Wells Fargo faces pressure from Congress and government regulators as allegations continue to surface about their business practices. The bank has admitted that they created millions of unauthorized accounts for existing customers. Senator Elizabeth Warren has called for the firing of Wells Fargo CEO Tim Sloan. Representative Maxine Waters has gone a step further and suggested that Wells Fargo be shut down entirely. How did a bank that was once considered too big to fail find itself in a position where the top Democrat on the Financial Services Committee is recommending that they lose their charter to operate?
In 2011, Wells Fargo employees began opening checking and savings accounts for millions of customers, without their knowledge. Many also received credit and debit cards for accounts they did not apply for. Customers began noticing this when they received statements that included fees for accounts and credit card processing. About 570,000 customers were forced into buying auto insurance that they did not need. Thousands of these people had their cars repossessed.
This practice continued for nearly five years, until regulators responded to complaints by customers. Then CEO, John Stumpf, was called before the Senate Banking Committee to explain what happened. Three weeks after a contentious appearance in Congress, Stumpf resigned as CEO and Sloan took over.
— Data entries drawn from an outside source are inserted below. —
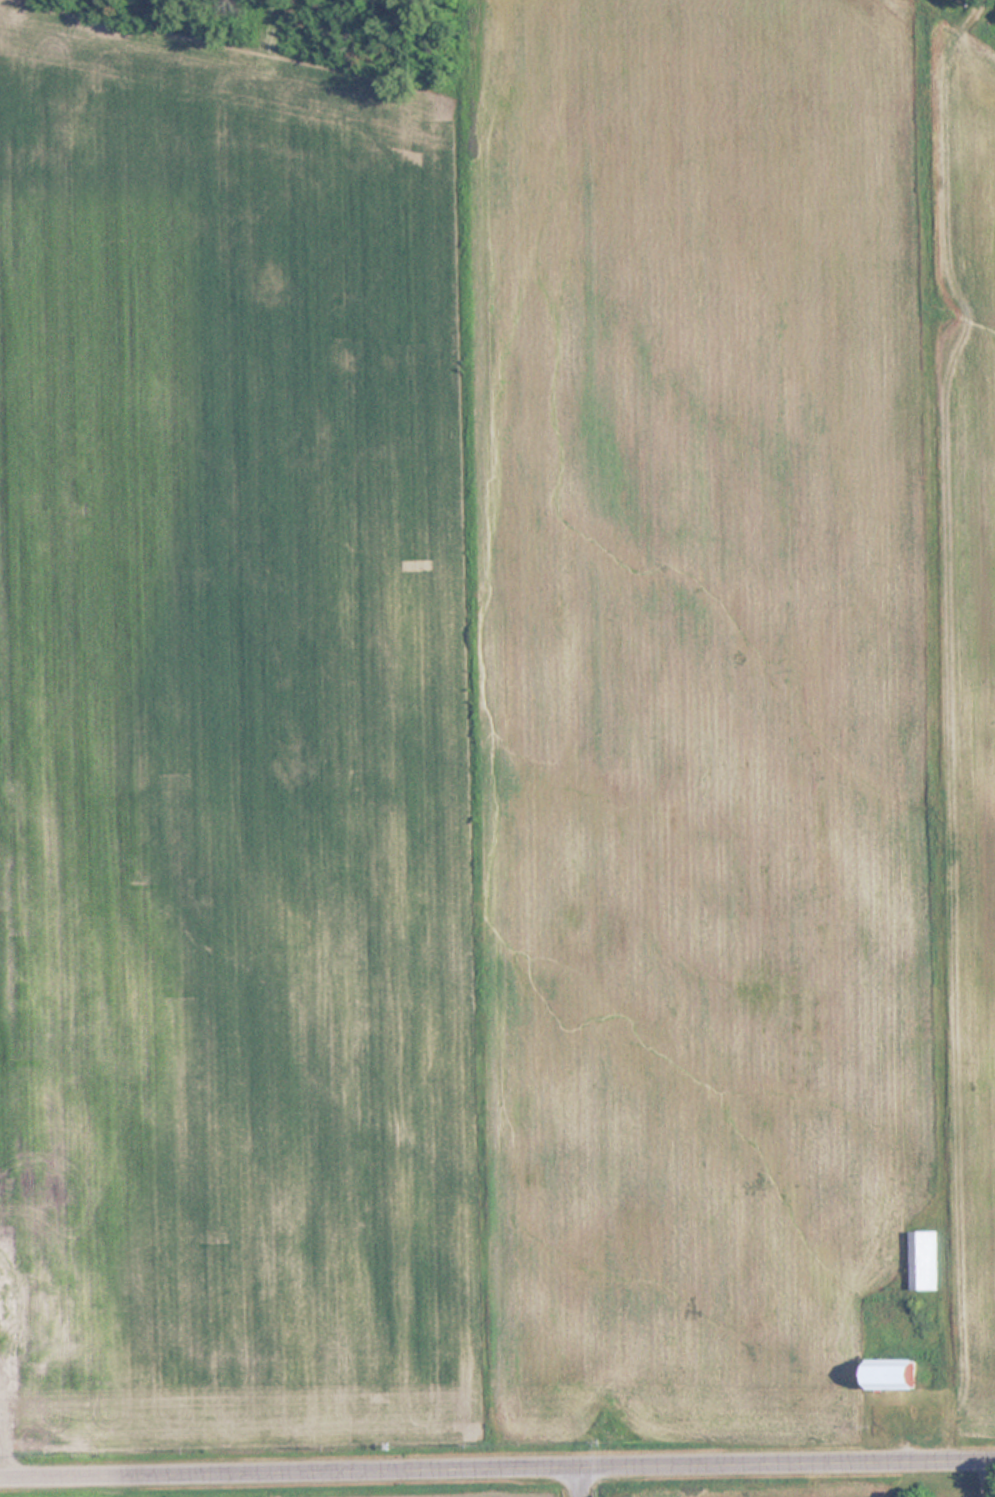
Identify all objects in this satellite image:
building: (921, 1260)
building: (47, 1307)
building: (889, 1375)
road: (497, 1470)
road: (581, 1483)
In the aftermath of that fall 2016 hearing, the Consumer Financial Protection Bureau fined Wells Fargo $185 million for misleading customers in ways that resulted in unnecessary account and credit card processing fees. A class action suit, brought by customers of the bank, was settled for $142 million. The bank fired over 5,000 people related to the scandal. They recently rehired more than 1,000 that they claim should not have been terminated during their internal investigation. Sloan also points to changes in practices in cross selling financial products and encouraging employees to speak up without fear of retaliation from management if they spot wrong doing.
It is unlikely that Wells Fargo will be shut down, having approximately 70 million customers and over 270,000 employees. The investigation continues into all aspects of their operations, including credit card processing. Wells Fargo could face more fines and even closer scrutiny from regulators as they continue to revise numbers on customers affected by the scandal.